Assigned task
Answer these from the text on Pamela Talkin:
1. What subject were her bachelor's and master's degrees in?
2. In what month and year did she become Marshal of the Supreme Court?
3. Who succeeded her as Marshal?

Passage to read
>>

Marshal of the Supreme Court of the United States

Pamela T. Talkin (born 1947) is a former marshal of the United States Supreme Court and the first woman to hold this position.

==Early life and education==
Talkin earned her bachelor's and master's degrees in Spanish from the City University of New York at Brooklyn College. She has done postgraduate work at the City University of New York and at Harvard University's John F. Kennedy School of Government.

==Career==
Talkin began her career as a Spanish teacher and guidance counselor in New York City high schools. From 1984 to 1985, she was special assistant to the commissioner of the Equal Employment Opportunity Commission. From 1986 to 1989, she was chief of staff to the EEOC Chair, Clarence Thomas, even while being a Democrat. In 1991, she testified in support of Clarence Thomas during his confirmation hearings in response to allegations of sexual harassment by Anita Hill.

From 1984 to 1986, Talkin was an assistant regional director of the National Labor Relations Board in San Francisco, California, and from 1986 to 1989, she was chief of staff at the United States Equal Employment Opportunity Commission.
In 1989, Talkin was appointed by President George H. W. Bush and confirmed by the Senate as a member of the Federal Labor Relations Authority. From 1995 to 2001, she was the first deputy executive director of the Office of Compliance, the independent regulatory agency created by the Congressional Accountability Act of 1995, which applies the nation’s labor and employment laws to Congress.

In July 2001 Talkin became Marshal of the United States Supreme Court, in which capacity she oversaw the security, operations and management of the Supreme Court building. One of her responsibilities was to open all sessions of the Court with the traditional cry, "Oyez! Oyez! Oyez!"

On July 7, 2020, the Court announced that Talkin would retire as Marshal effective July 31, 2020, after 19 years as Marshal and 47 total years of federal employment. She was succeeded by Gail Curley.

<<

Data provided
>>

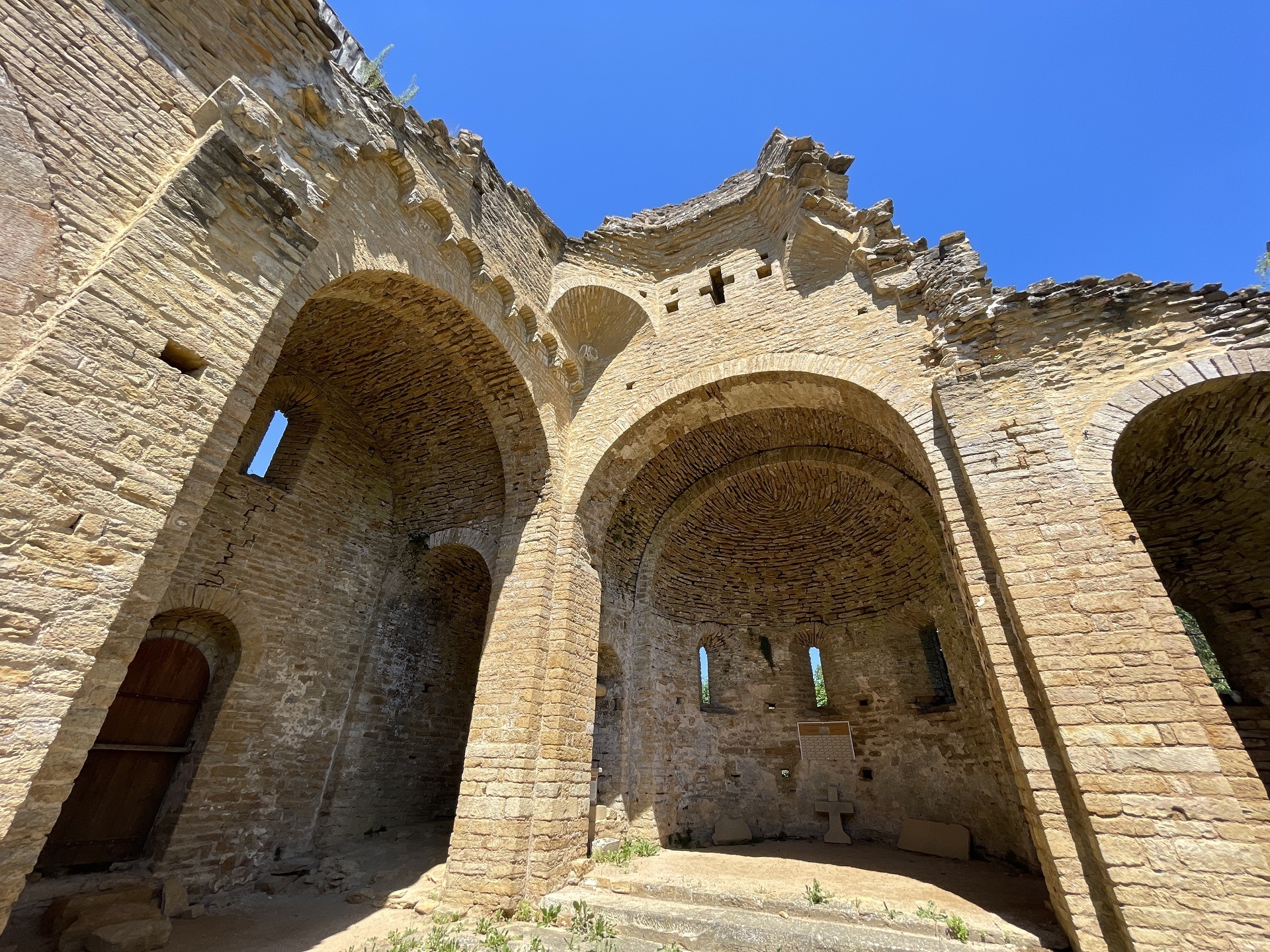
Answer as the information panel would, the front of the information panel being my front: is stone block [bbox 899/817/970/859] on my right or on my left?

<<

Output for this task
1. Spanish
2. July 2001
3. Gail Curley